Supplied passage:
Sunday, January 29, 2012

Here We Go

The previous week's rollercoaster ride managed to manifest physically...I spent most of this week with a sore throat, headache and body aches.  And a few more sleepless nights to boot.  My 5K prep running program took a little reprieve this week because I was sick and that bums me out.   I am hoping I can make myself fit it back in this week and get back into it.

This week, I worked what will likely be my last week at work.  If I can, we agreed to keep my hours open and see how we could make it work and just play it by ear.  In the meantime, we may be poor.  :( 

I also had my orientation at school on Tuesday and all I can say is "holy shit..."  Yes, I said holy shit.  It's my blog.  (I figure the very few under 13 year olds that I am facebook friends with aren't reading this blog anyway).  

Anyway, the amount of reading and work to do couldn't be more overwhelming.  They say to say goodbye to your family for the next 2 years, and I kept thinking, "really?"....that sounds so extreme.  But, I have a sneaky suspicion it might be true.  My biggest concern is how often we travel for cheer competitions.  Someone said...Well, looks like you won't be going to cheer competitions anymore.  Excuse me?  As if that would ever happen?

As I look over the massive amounts of material to read and want to cry, I make myself remember two years ago when I walked out of my first Chemistry class, came home and cried.  I called my very smart veterinary opthamologist  sister and begged her to help me and tutor me.  Of course, not thinking that she took all the crap about 30 years ago...like she would remember?  Turns out, even though I did still cry for a few more weeks, I pulled it together.  

I can do this.  I can do this.  

This morning, I am meeting with my study group for the first time.  There is so much reading due for this week, that the 5 of us have each taken a section to outline and then share with the others.  I think we have a good group....geez...how much trust does that take to rely on others for doing the work?  But there is no humanly way possible to read every single thing required.  Sigh...

__________________________________________________________

Just met with my study group.  We can all agree it's overwhelming.  I almost feel like it's the blind leading the blind, but I am sure after a few weeks we'll get into a groove and figure out how we can best make efficient use of our time to get this done.  We're talking...like 30 chapters over the next 2 weeks.  Holy hell....

Work to complete:
1) According to the blog post, how many people are in the study group?
2) Please transcribe the blog post word for word, between "This week, I" and "this blog anyway).", inclusive.

Input data:
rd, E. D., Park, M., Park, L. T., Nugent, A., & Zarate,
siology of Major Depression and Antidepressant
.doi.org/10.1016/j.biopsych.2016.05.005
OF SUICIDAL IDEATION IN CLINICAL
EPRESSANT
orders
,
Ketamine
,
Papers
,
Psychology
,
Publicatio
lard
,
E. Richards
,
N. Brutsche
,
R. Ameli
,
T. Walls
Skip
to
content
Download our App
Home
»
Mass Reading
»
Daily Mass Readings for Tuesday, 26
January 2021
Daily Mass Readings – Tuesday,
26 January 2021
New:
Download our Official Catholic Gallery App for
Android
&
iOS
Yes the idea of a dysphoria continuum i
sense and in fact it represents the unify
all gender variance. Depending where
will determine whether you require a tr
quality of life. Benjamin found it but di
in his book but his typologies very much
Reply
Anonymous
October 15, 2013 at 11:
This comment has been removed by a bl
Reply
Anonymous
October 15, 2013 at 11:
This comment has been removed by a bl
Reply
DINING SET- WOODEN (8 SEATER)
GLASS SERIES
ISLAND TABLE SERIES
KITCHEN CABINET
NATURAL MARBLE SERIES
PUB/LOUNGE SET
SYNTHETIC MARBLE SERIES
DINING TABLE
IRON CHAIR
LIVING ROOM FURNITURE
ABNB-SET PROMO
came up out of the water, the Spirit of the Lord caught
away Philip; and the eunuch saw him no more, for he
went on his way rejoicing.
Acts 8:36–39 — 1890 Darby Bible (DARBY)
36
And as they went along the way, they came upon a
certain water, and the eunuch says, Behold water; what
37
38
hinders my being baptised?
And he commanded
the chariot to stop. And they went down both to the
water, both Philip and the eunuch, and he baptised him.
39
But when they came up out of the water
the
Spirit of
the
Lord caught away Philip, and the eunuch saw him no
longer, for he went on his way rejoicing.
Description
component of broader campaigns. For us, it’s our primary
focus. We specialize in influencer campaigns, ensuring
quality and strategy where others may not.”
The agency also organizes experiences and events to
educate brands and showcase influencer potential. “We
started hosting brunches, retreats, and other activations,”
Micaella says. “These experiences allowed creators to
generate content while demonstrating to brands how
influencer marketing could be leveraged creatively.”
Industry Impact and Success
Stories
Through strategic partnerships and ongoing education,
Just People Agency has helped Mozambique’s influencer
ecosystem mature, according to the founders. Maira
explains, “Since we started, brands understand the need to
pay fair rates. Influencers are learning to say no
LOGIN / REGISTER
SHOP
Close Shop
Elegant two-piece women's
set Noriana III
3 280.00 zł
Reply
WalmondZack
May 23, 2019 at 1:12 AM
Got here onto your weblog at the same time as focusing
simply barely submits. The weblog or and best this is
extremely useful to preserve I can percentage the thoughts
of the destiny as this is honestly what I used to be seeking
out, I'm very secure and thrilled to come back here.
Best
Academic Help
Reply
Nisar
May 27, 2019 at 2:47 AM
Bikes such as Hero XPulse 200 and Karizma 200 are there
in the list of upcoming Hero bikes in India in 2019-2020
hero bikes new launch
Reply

Answers by task:
1) Five people.

2)
This week, I worked what will likely be my last week at work.  If I can, we agreed to keep my hours open and see how we could make it work and just play it by ear.  In the meantime, we may be poor.  :( 

I also had my orientation at school on Tuesday and all I can say is "holy shit..."  Yes, I said holy shit.  It's my blog.  (I figure the very few under 13 year olds that I am facebook friends with aren't reading this blog anyway).